//Transcript
What was your journey like going from school and ending up where you are now in practice and on television?
Hi, I'm Sarah, for those of you who I haven't met yet. I am in practice in New Jersey, the lovely state of New Jersey. I own my own private practice, and I started first in Miami where I went to medical school. I transitioned up here to Hoboken where I trained for my residency. I went to a fellowship in Chicago and I got recruited back to New Jersey which I now call home.
Easy enough.
I got into the field of foot and ankle. Nobody, you know, wakes up one day and she's like I’m going to be a podiatrist. Maybe somebody did but it wasn't me. I wanted to be a ballerina or a Rockette and I wasn't tall enough and I really wasn't that good at ballet so my next best thing was to take care of ballerinas and that's why I got into foot and ankle.
I like what I do. I think it's incredible because not only do I treat my little ballerinas I volunteer at the little studio around the corner from my office, but I think it's cool that you kind of transition throughout a little bit of everything – trauma, reconstruction, bunions, all the fun stuff.

▶ [Dataset section]:
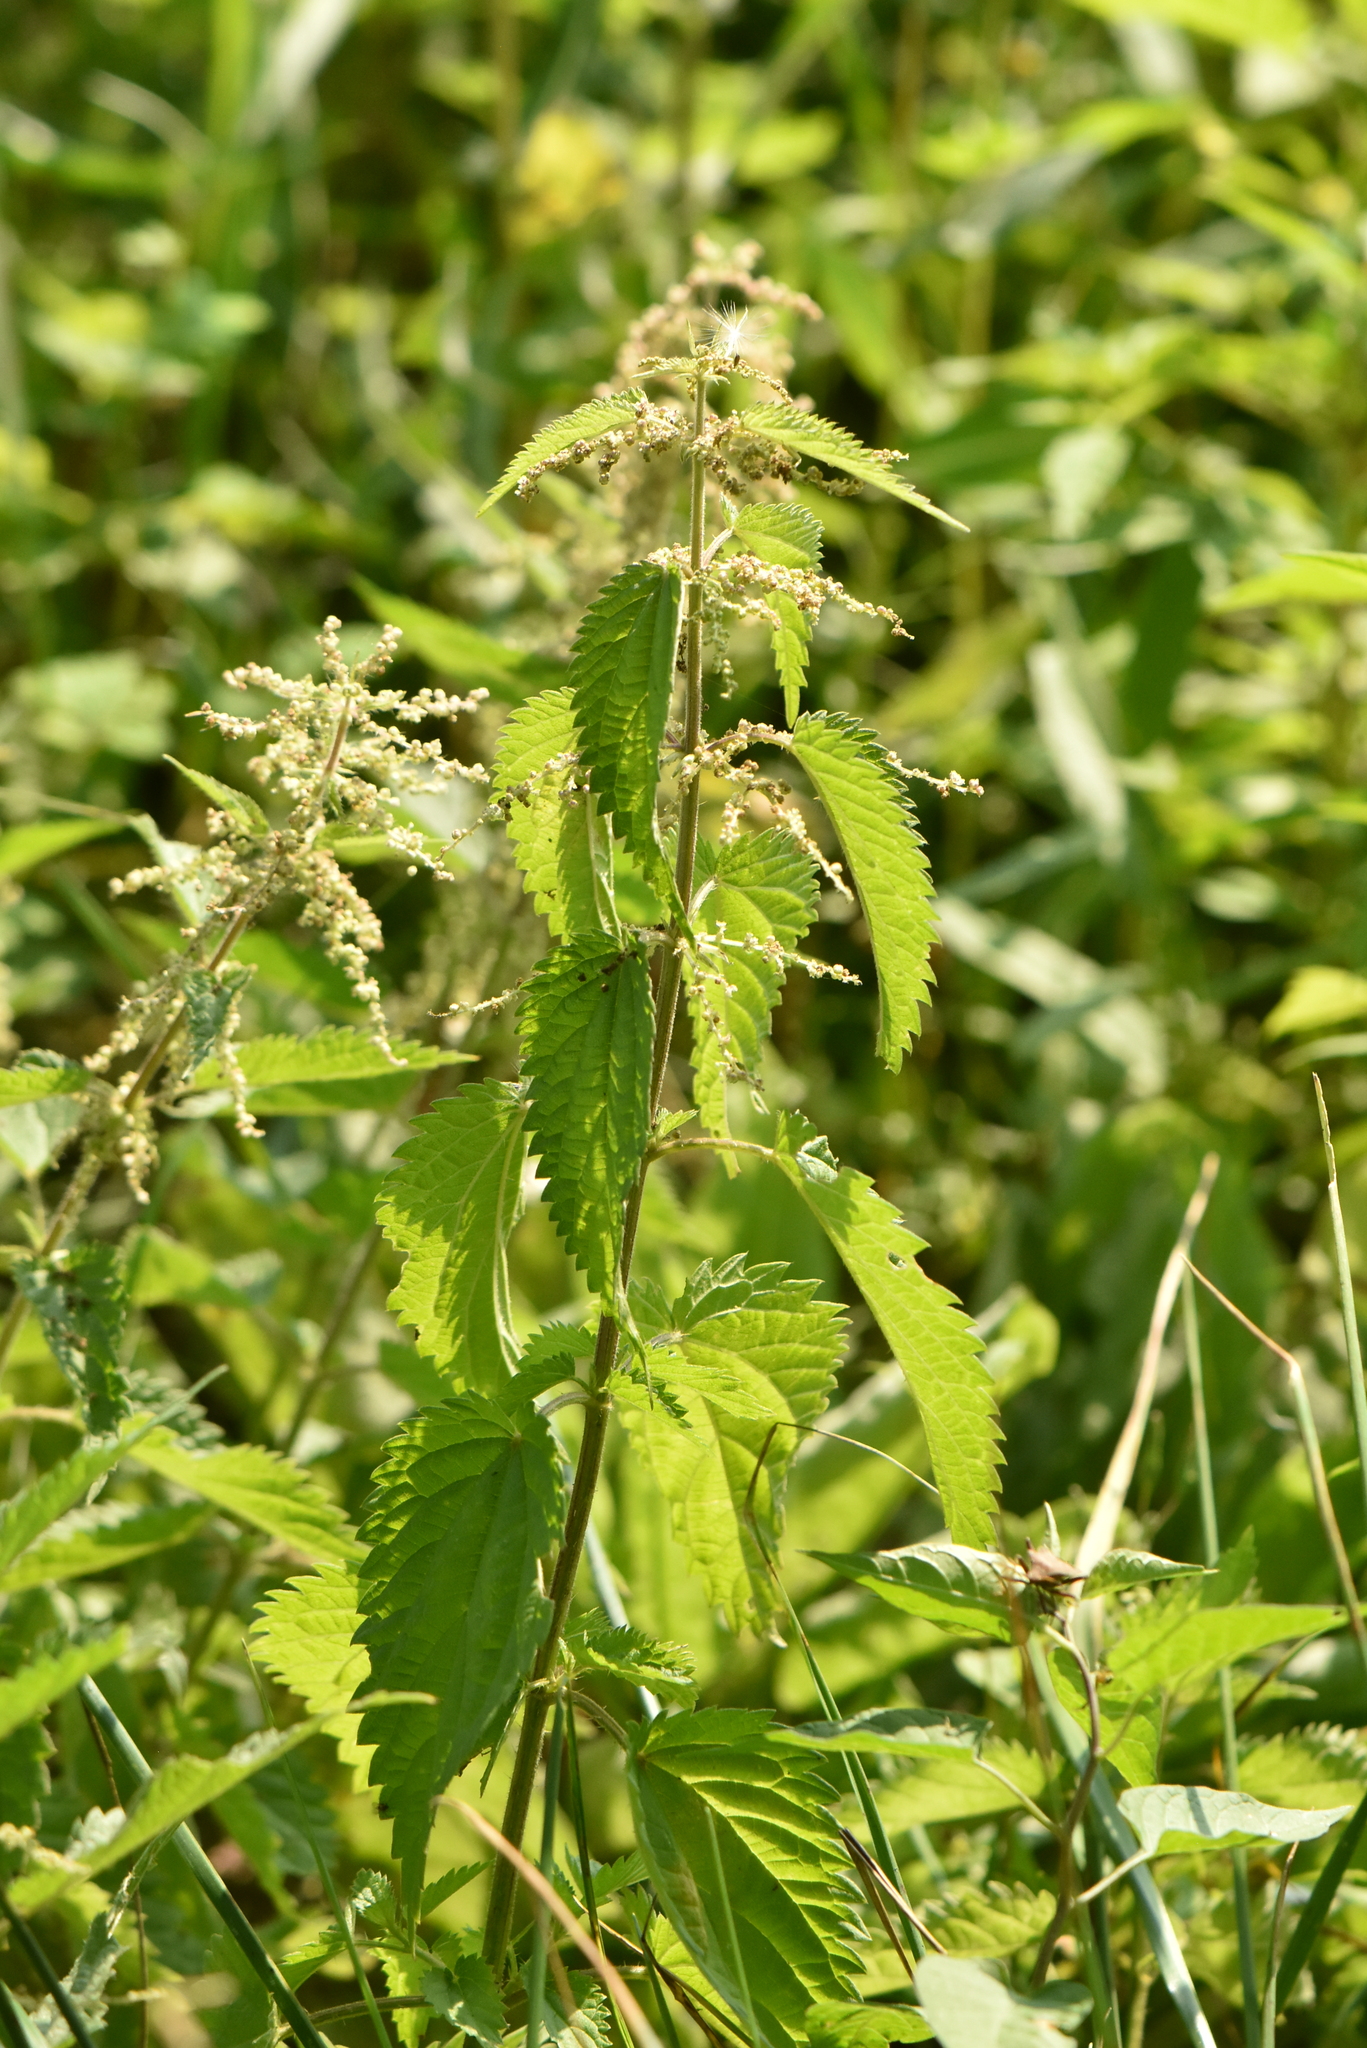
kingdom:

▶ [Activity]: Decide whether each statement agrees with the transcript, answering yes or no and quoting the words that settle it: (a) The speaker attended medical school in Miami. (b) The speaker completed residency training in Chicago. (c) The speaker volunteers at a studio near her office.

▶ [Answer box]:
(a) Yes: "I started first in Miami where I went to medical school."
(b) No: "I transitioned up here to Hoboken where I trained for my residency."
(c) Yes: "I volunteer at the little studio around the corner from my office"